Halfway through the epic, two-weeklong poker battle dubbed “Brains Vs. Artificial Intelligence,” the humans have fought to a hefty lead over the computer at Rivers Casino.
Thursday marked the halfway point in the 80,000 hands of poker being played by four of the world’s best Heads-Up, No-Limit, Texas Hold ’em poker players against Carnegie Mellon University’s computer poker program known as “Claudico.”
Late Thursday, with 42,100 hands played, the humans had a cumulative, overall lead of $626,892. (The dollar amounts represent pretend chips. The players are playing for a cumulative pot of $100,000.) Three of the four players also held individual leads against Claudico.
That is close to what is considered to be “statistically significant,” a lead of somewhere around $600,000.
“But part of me wants it to be close, to make it a better match,” said Bjorn Li, one of the four humans competing and who is up $403,462 over Claudico in his overall head-to-head results. “We’re doing well so far.”
Though much could change in a week, the consistent, cumulative lead since the first day by Mr. Li and his three teammates — Dong Kyu Kim, Jason Les, and Doug Polk — already has both sides talking about a possible rematch sometime in the future.
“I think we’d love to do this again if we don’t pull through this time,” said Noam Brown, a computer science graduate student at CMU who helped develop Claudico.
After already getting several hundred thousand hits on the Web page, the casino set up for the live videos of the tournament — riverscasino.com/pittsburgh/BrainsVsAI — Rivers Casino general manager Craig Clark said Rivers would be interested in hosting again, too.
“We’re very happy with how this has gone,” he said. “Our website is getting thousands of hits, and one-third of them have been from Europe.”
As tiring as playing up to 12 hours of poker a day for seven days in a row has been, the players say they, too, would be interested — as long as some changes are made.
“I’d like to do this again because the computer will eventually be able to beat the humans,” said Mr. Polk, considered by many to be the world’s number one online, Heads-Up, No-Limit, Texas Hold ’em player. “But a rematch would need to meet certain criteria. We’ve encountered problems along the way and we’d need to work out on paper what the terms would be.”

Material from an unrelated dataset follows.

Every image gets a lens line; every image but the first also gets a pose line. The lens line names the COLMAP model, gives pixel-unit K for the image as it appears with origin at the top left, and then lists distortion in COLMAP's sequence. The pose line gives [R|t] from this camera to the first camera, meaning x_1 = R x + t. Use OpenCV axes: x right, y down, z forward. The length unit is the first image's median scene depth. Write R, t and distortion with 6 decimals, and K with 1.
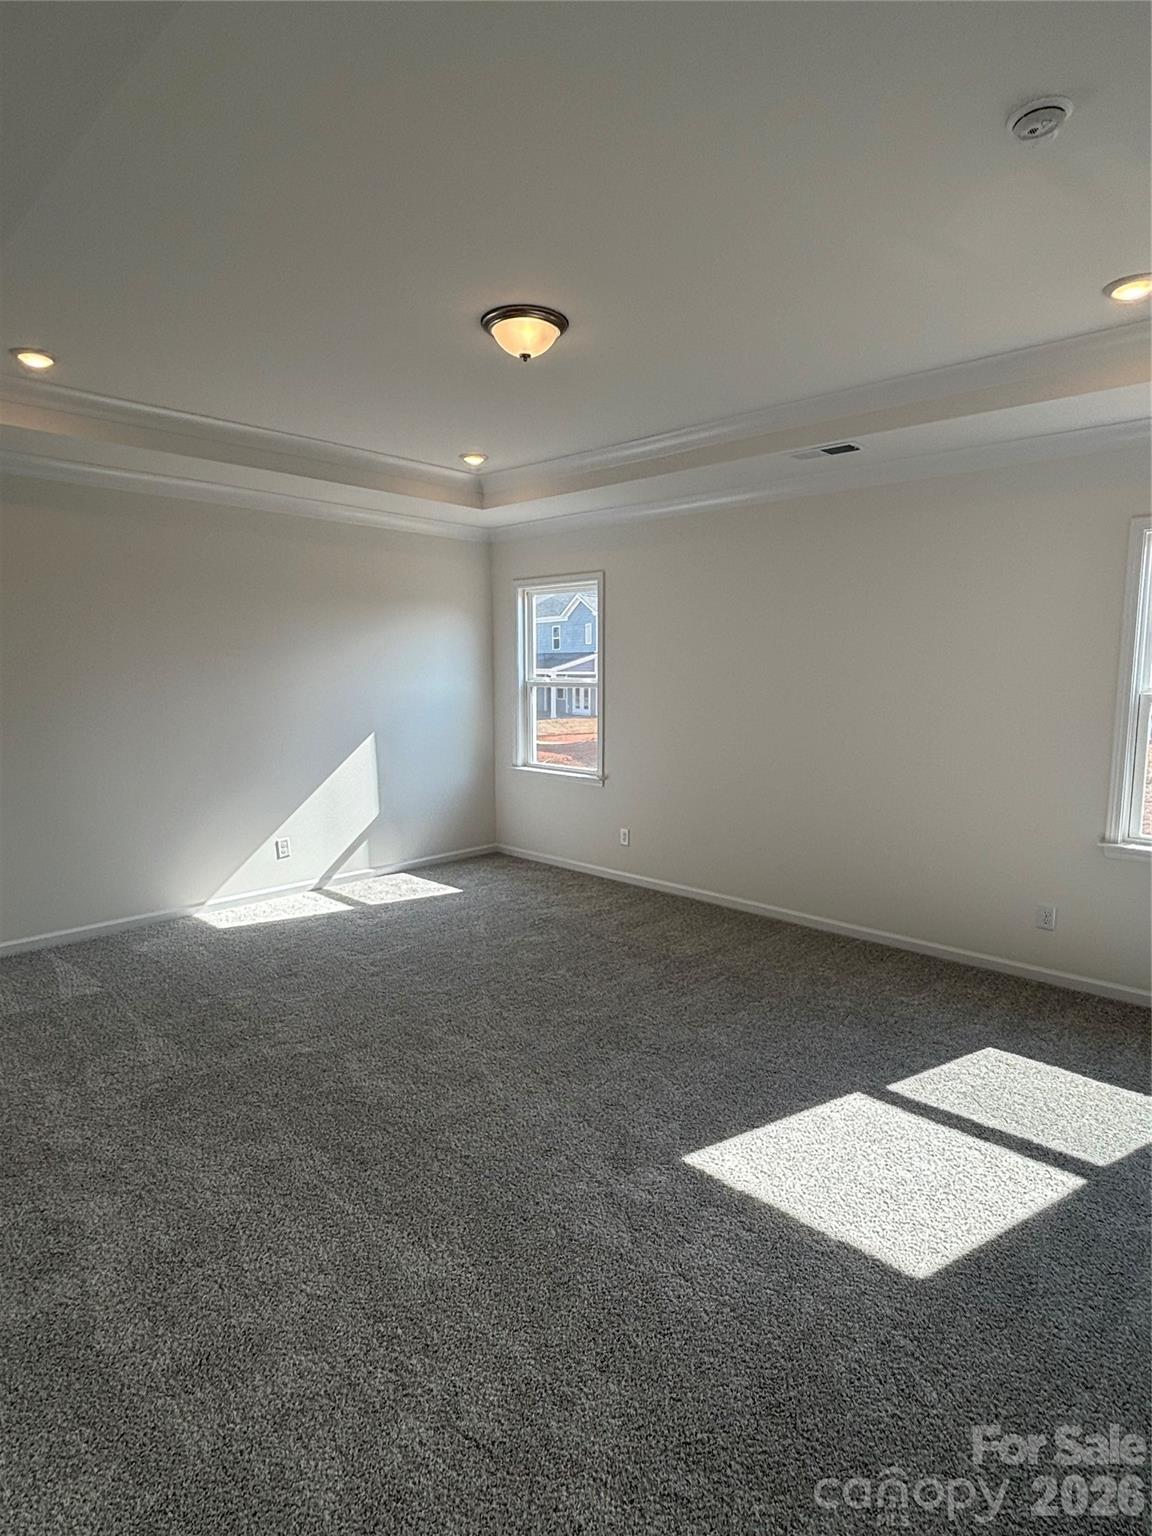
lens RADIAL K [[818.0, 0, 586.1], [0, 818.0, 767.6], [0, 0, 1]] dist [0.008760, -0.007646]
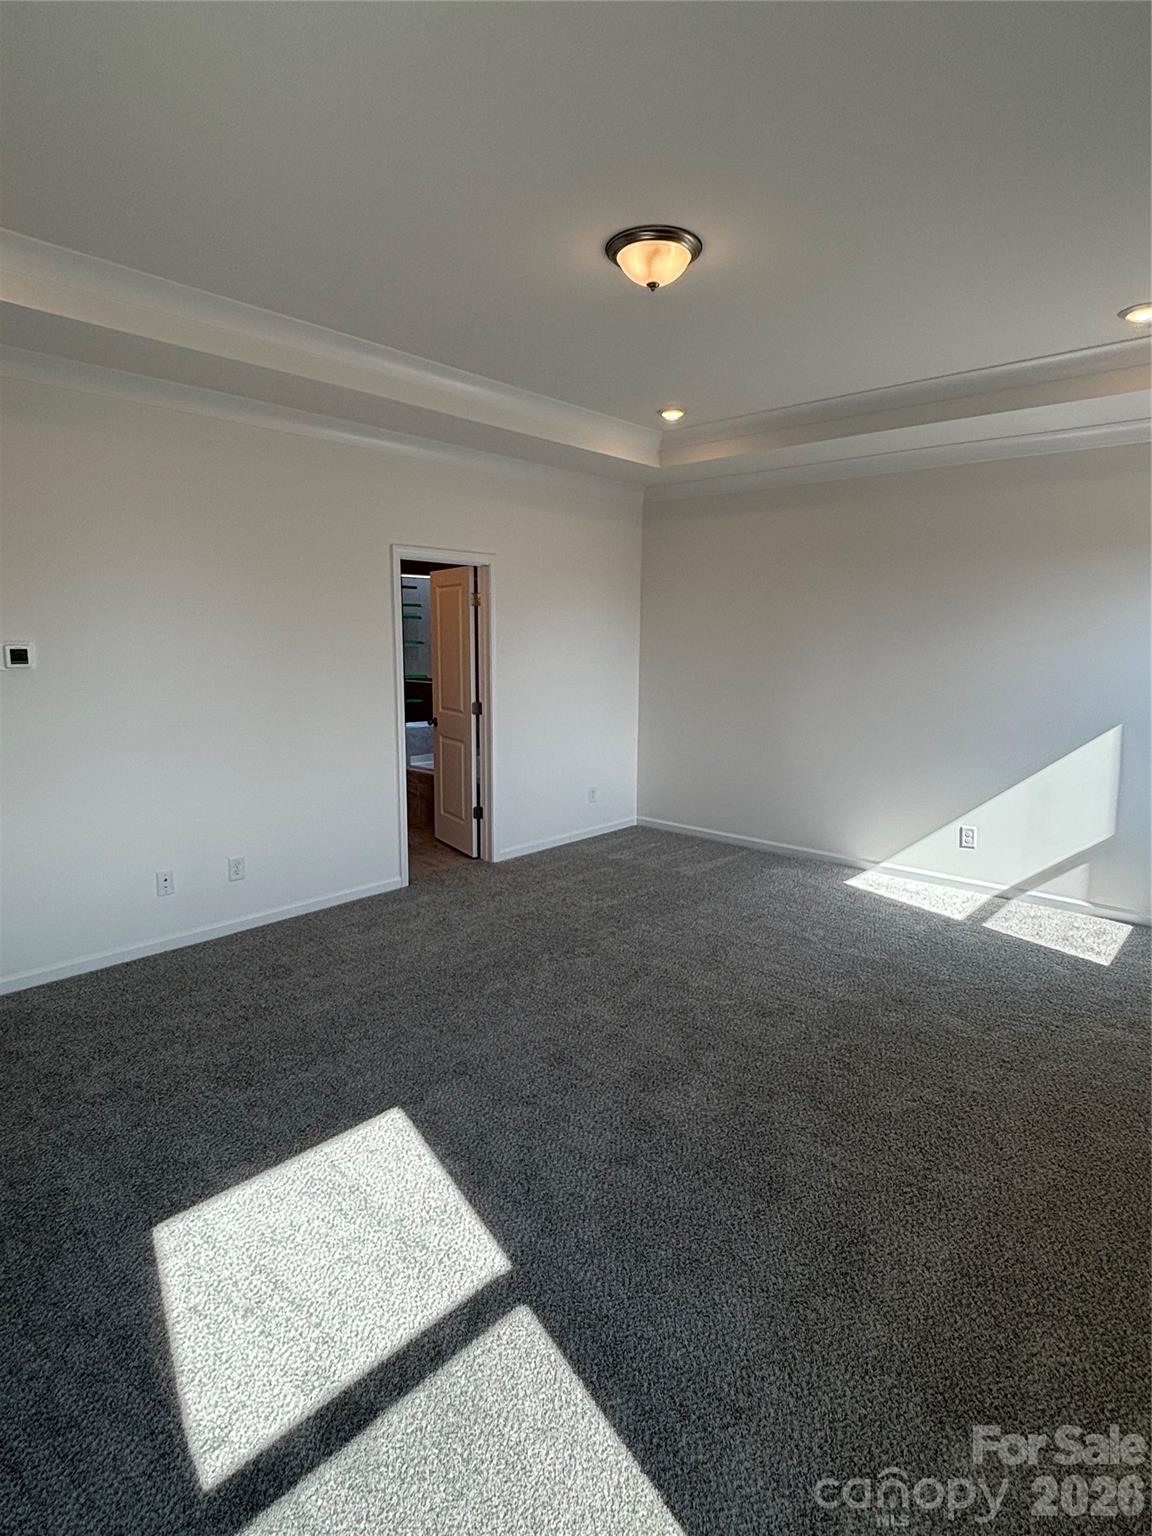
lens RADIAL K [[818.0, 0, 585.5], [0, 818.0, 766.6], [0, 0, 1]] dist [0.008760, -0.007646]
pose [[0.033415, 0.157592, -0.986939, 0.512272], [-0.132626, 0.979456, 0.151907, -0.061657], [0.990603, 0.125818, 0.053630, 0.537578]]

The tournament has clearly raised the profiles of all four players. While they are highly ranked as online one-on-one players, they are not as well known as players who play on ESPN and other television channels in nine-person poker tournaments.
Each of them has had thousands of hits to the podcasts of their play during the tournament’s first week, in which viewers can not only see how each hand is played, but can hear the players’ commentary, exasperation, confusion and other emotions daily.
The star so far has been Mr. Polk, who spent most of the first week as one of two players playing in the publicly available tournament space in Rivers Casino’s Levels Lounge bar, on the floor of the casino. (To try to reduce the “luck” factor of the cards everyone is dealt, the players are playing as matched pairs, with one in the public space, and a matched teammate in a secluded room on the second floor of the casino. The public player in each pair gets the same cards on each hand that the computer gets when playing the secluded player, and visa versa.)
Naturally more gregarious and effusive than his teammates, Mr. Polk has managed to play at a high level. But he also manages to keep up an energetic, ongoing dialogues with regular people who stop by to watch and ask questions, as well as the occasional interviews by Mr. Brown or the CMU computer science professor, Tuomas Sandholm, who has overseen Claudico’s development over more than a decade.
“I try to make a good show of it and talk to people when I’m down here” in the public area, said Mr. Li. “But Doug is better at that.”